UC Merced public health graduate student Erendira “Dida” Estrada's master’s thesis, “Development of a participatory health communication intervention: An ecological approach to reducing rural information inequality and health disparities,” was named Thesis of the Year by the Health Communication divisions of the two most prestigious associations in communication — the International Communication Association (ICA) and the National Communication Association (NCA).
“I feel honored and ecstatic to receive this award,” Estrada said. “It is a welcome surprise and verifies that the research I am interested in is important and should be pursued.”
She was honored in Prague last month at the annual meeting of the ICA and will be recognized in November at the NCA annual meeting in Salt Lake City.
Estrada’s thesis is the result of a project funded by the Centers for Disease Control and Prevention through the Merced County Department of Public Health. It represents an innovative application of ecological communication theory.
“The award recognizes the importance of using communication methodologies as a bridge between researchers and the community to work toward reducing information inequality and health disparities together,” she said.

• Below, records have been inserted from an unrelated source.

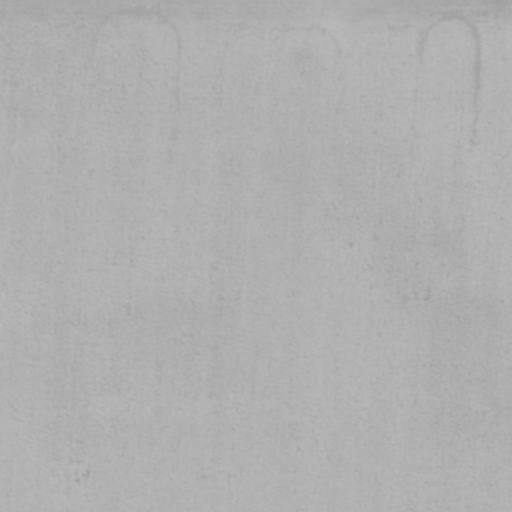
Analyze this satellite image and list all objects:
crop: (256, 256)
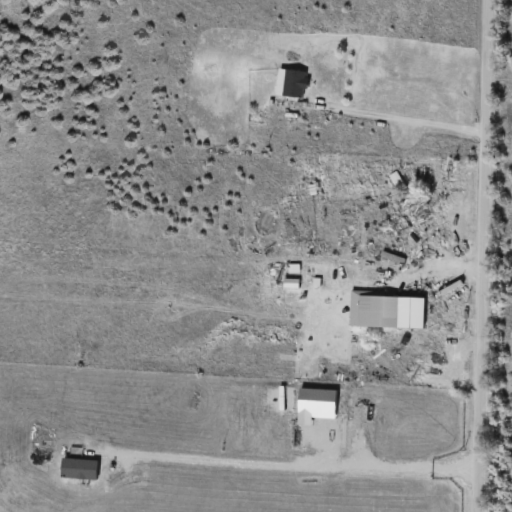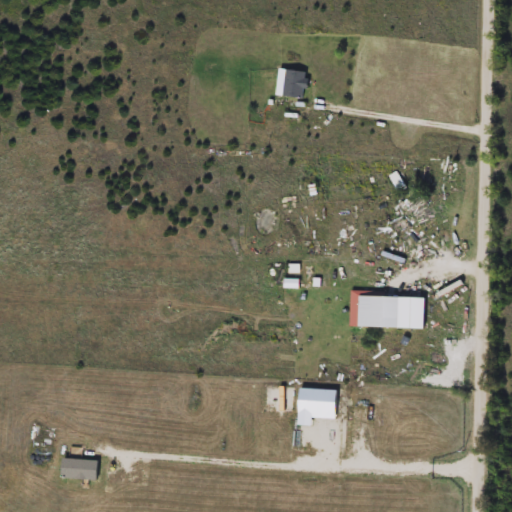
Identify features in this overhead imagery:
building: (296, 85)
building: (297, 85)
road: (406, 115)
building: (419, 216)
building: (420, 217)
road: (486, 256)
building: (419, 314)
building: (419, 314)
road: (297, 466)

Estrada's award-winning thesis extends the first research project she worked on as a psychology major at UC Merced, which found that little health information is accessible across Merced County. Additionally, she and her research team found that while residents were frustrated by a lack of health information, stakeholders and organizations that had information to disseminate were frustrated because they didn’t know how best to reach vulnerable populations.
Estrada's thesis project aimed to address both concerns.

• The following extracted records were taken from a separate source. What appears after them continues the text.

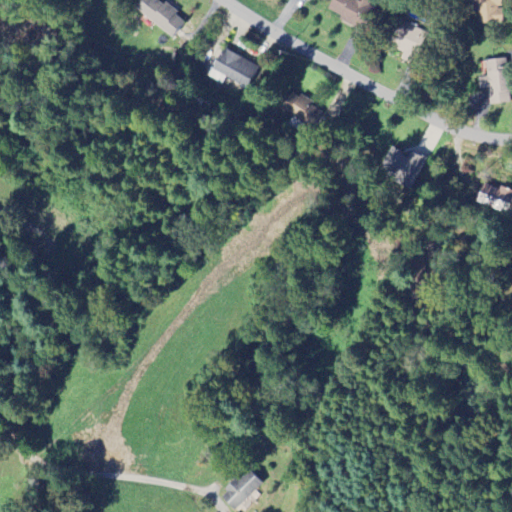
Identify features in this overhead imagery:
building: (306, 0)
building: (488, 12)
building: (349, 13)
building: (159, 16)
building: (407, 42)
building: (232, 70)
road: (364, 82)
building: (495, 83)
building: (300, 110)
building: (404, 168)
building: (497, 199)
road: (7, 239)
road: (100, 474)
building: (240, 491)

“This was an incredibly difficult project to take on,” her advisor Professor Susana Ramirez said. “There is limited precedent for this kind of intervention, and even fewer examples for how to write up something like this.”
In addition to receiving this top honor, her manuscript is also under review at the leading publication in the field, the Journal of Health Communication.
“I hope this type of research continues to be explored and conducted more often in the future,” Estrada said.